Its sovereign CDN network, designed to optimize the delivery of static and dynamic content, inherently integrates advanced security functions. Unlike conventional CDNs that rely on a single cloud stack, CloudFilt uses intelligent routing control capable of automatically redirecting traffic to available nodes in the event of failure or overload.
This multi-provider approach enables effective fault tolerance, ensuring high availability through load balancing and automatic failover mechanisms between active zones, without service interruption or data loss. - Autonomous Behavioral Security Engine
At its technological core, CloudFilt relies on a proprietary behavioral analysis engine capable of detecting real-time threats such as intelligent bots, credential stuffing attacks, and anomalous API behaviors.

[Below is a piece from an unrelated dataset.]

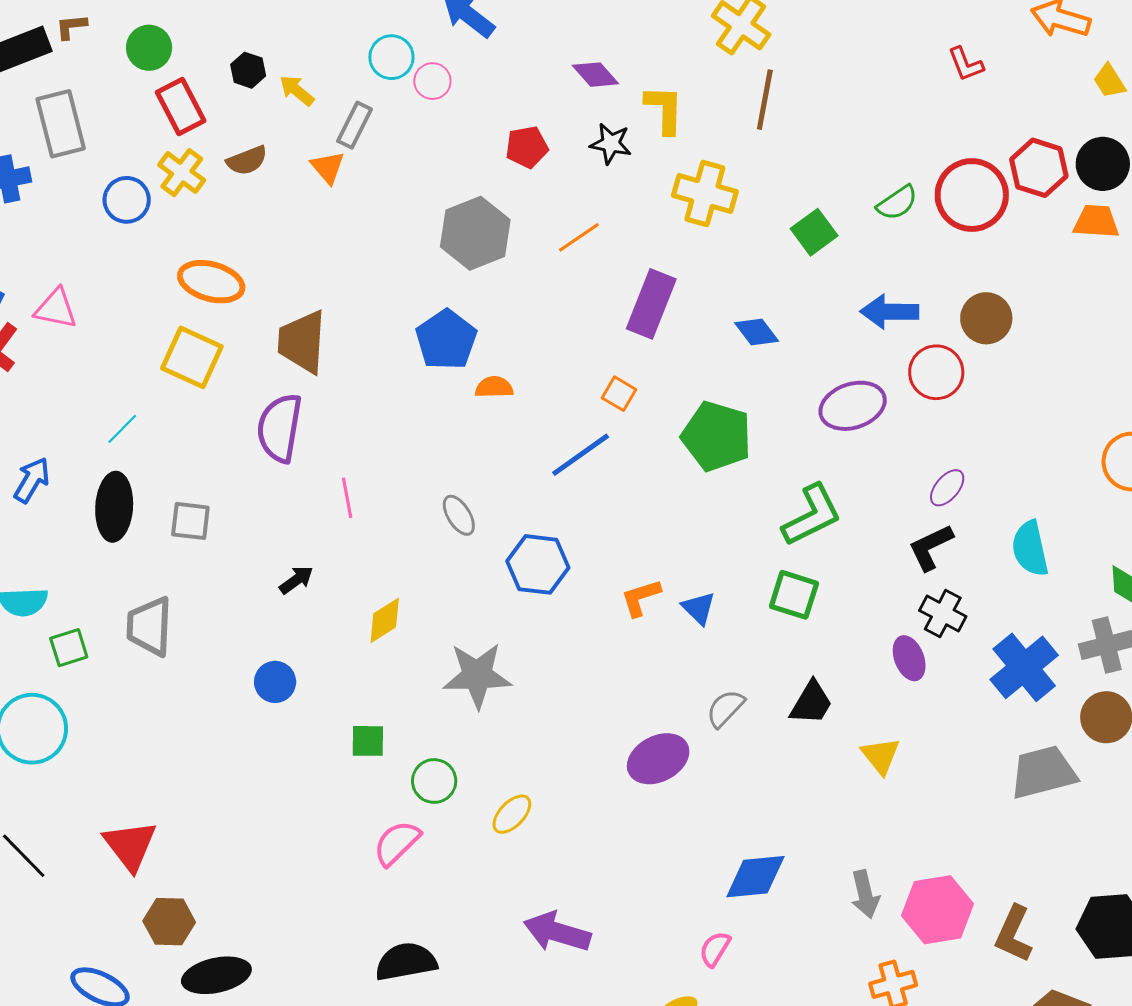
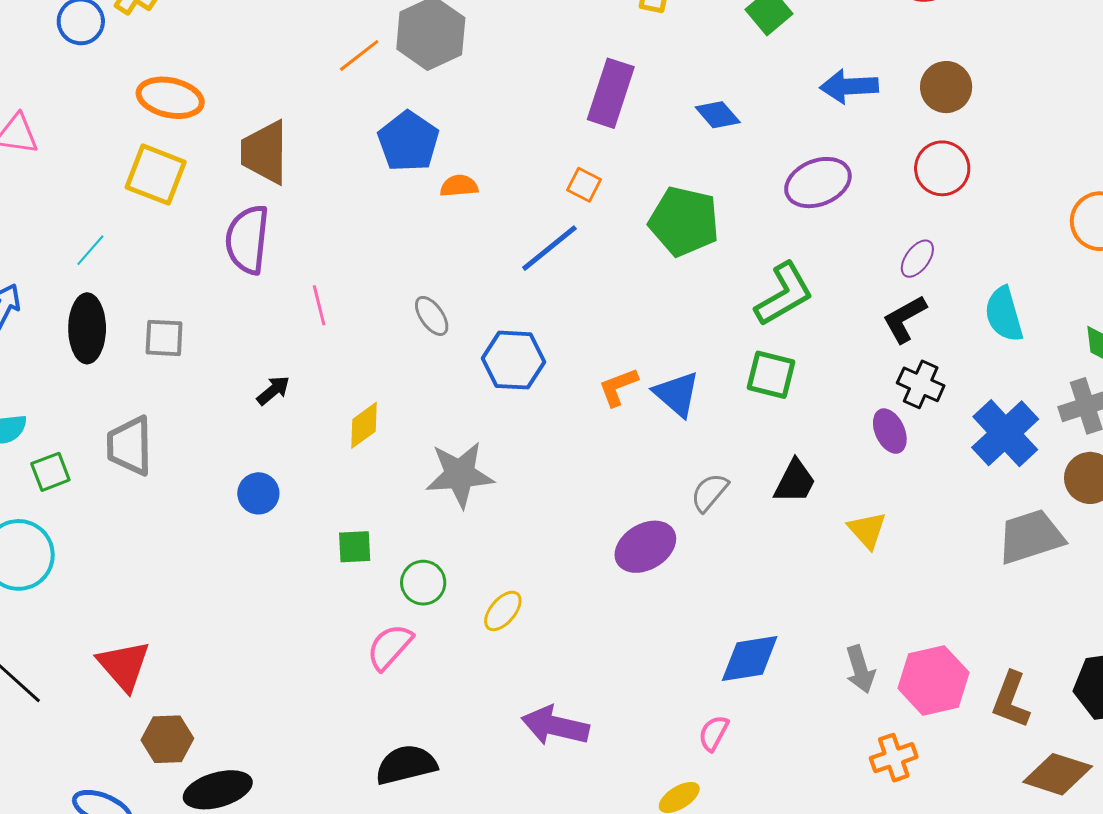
orange line: (579, 237) -> (359, 55), moved
red circle: (936, 372) -> (942, 168), moved
blue triangle: (699, 608) -> (677, 394), size x1.4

This engine operates on CloudFilt’s proprietary infrastructure, independent of any third-party service, ensuring fast and reliable decision-making. - Digital Sovereignty and Regulatory Compliance
CloudFilt also distinguishes itself through sovereign data governance, strictly compliant with GDPR. Sensitive processing can be confined exclusively to SecNumCloud-certified infrastructures, guaranteeing that neither data nor metadata leaves European territory.
This orientation makes CloudFilt especially suited for public sector entities, financial institutions, insurers, e-health providers, and e-commerce platforms intending to protect their users while complying with legal obligations.
An Architecture Designed to Endure
In the face of systemic incidents undermining Internet giants, CloudFilt offers a robust, distributed, and sovereign cybersecurity model. A solution engineered to guarantee business continuity, which provides active protection against advanced threats, while preserving the autonomy and compliance of European companies.
In an increasingly structurally unstable digital world, technological independence is no longer a choice but a strategic imperative.